Con la Battaglia di Rimini che porta alla liberazione della città “capoluogo” (ma all’epoca non ancora provincia), il 21 settembre del 1944, alleati e antifascisti piantano la prima bandiera importante in Romagna. Sono mesi difficili, Rimini è sotto bombardamento da quasi un anno, gli sfollati riempiono prima le campagne poi prendono la direzione del Monte Titano, la Repubblica di San Marino. La liberazione nei territori riminesi si compie il 29 settembre con la cacciata dei tedeschi da Bellaria. Ci è voluto più di un mese per liberare 40 chilometri. L’arrivo delle piogge, l’ingrossamento dei fiumi, non aiutò l’avanzata. Nel novembre del 1944 il proclama con il quale gli Alleati dichiaravano sospesa ogni operazione militare nel corso dell’inverno trova il disappunto delle formazioni partigiane. Città come Cesena, Forlì erano già liberate. Ma non Ravenna, dove opera la 28a Brigata Garibaldi “Mario Gordini” comandata da Arrigo Boldrini (il comandante Bulow) che riesce a convincere gli alleati canadesi a compiere un’azione congiunta che con la cosiddetta Battaglia delle valli porterà alla liberazione di Ravenna, il 4 dicembre del 1944, e delle zone limitrofe. Il 27 novembre, a Madonna dell’albero, avviene la strage che porta all’uccisione di 56 civili da parte dei tedeschi che dopo avere lasciato Ravenna arretrano ma si fermano lungo il Senio, affluente del Reno. E per i territori di quelle zone, Alfonsine, Cotignola, Fusignano, la liberazione arriverà solo in primavera.
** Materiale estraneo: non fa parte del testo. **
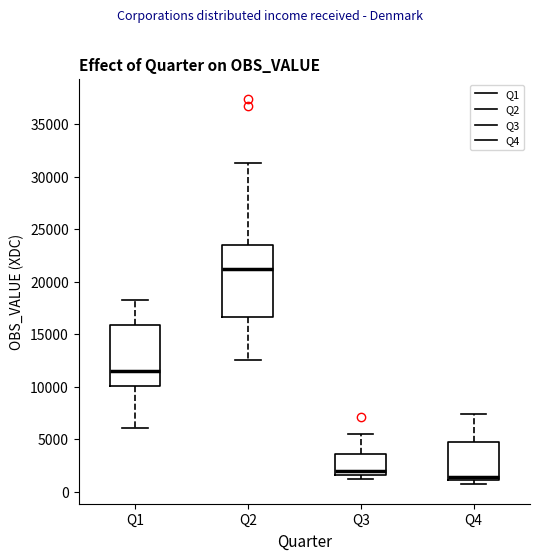

Reading left to right, read every box against the y-axis: the position of its median line, the range the box covers, and the ends of its whiskers. The values are not printed on the chart, so give them approximately, as read against the axis.

Q1: median 11500, box 10000 to 16000, whiskers 6000 to 18500
Q2: median 21000, box 16500 to 23500, whiskers 12500 to 31500
Q3: median 2000, box 1500 to 3500, whiskers 1000 to 5500
Q4: median 1500, box 1000 to 4500, whiskers 500 to 7500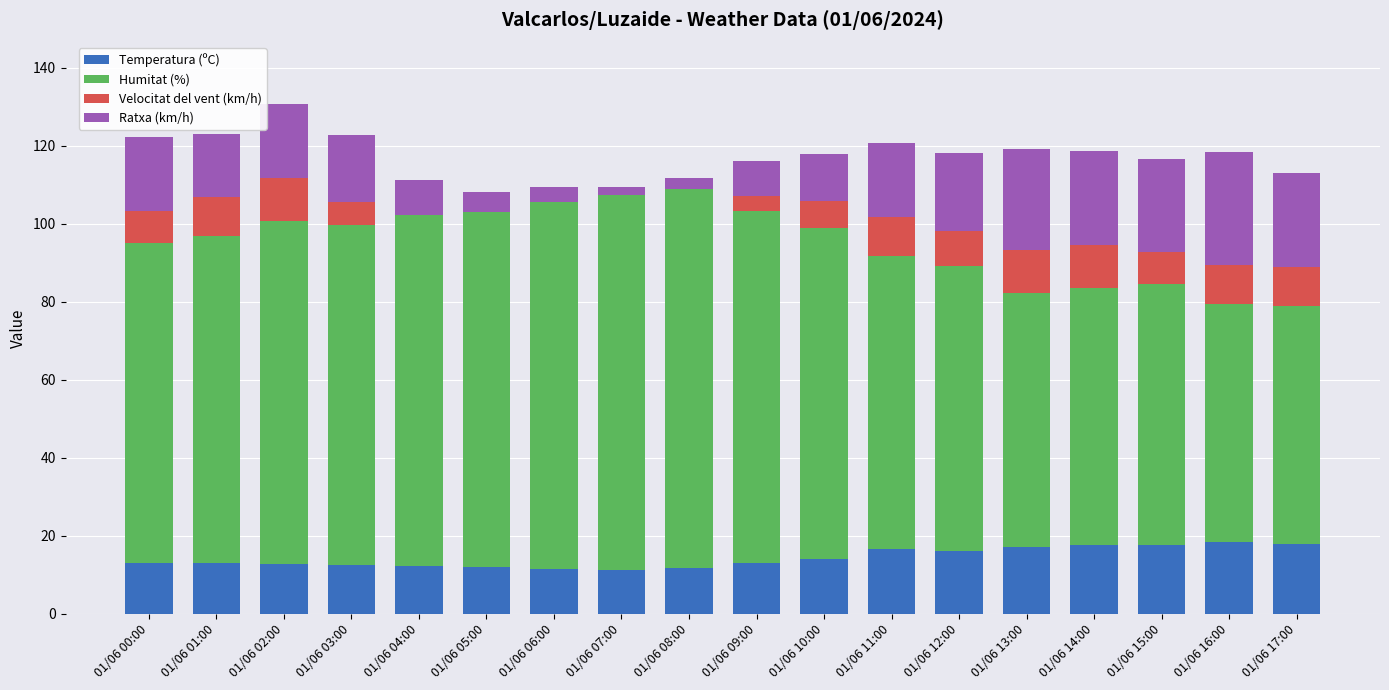

What is the total value across all series at 01/06 04:00?

111.2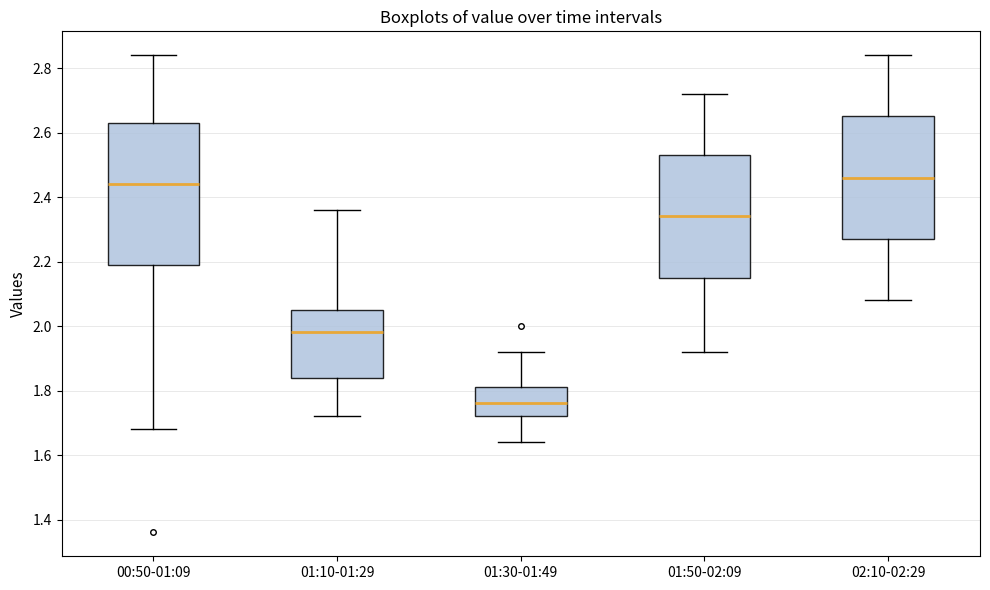

Which box is the tallest, from its lower edge to its upper edge?

00:50-01:09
«Fu un terribile inverno – ricorda Beppe Masetti – Ci furono bombardamenti che distrussero i paesi affacciati lungo la linea del Senio». Ma con la Battaglia del Senio anche quei territori furono liberati. E poi Imola, il 17 aprile, che pure fu teatro di un terribile eccidio, del pozzo Becca, con sedici prigionieri politici e partigiani torturati e uccisi.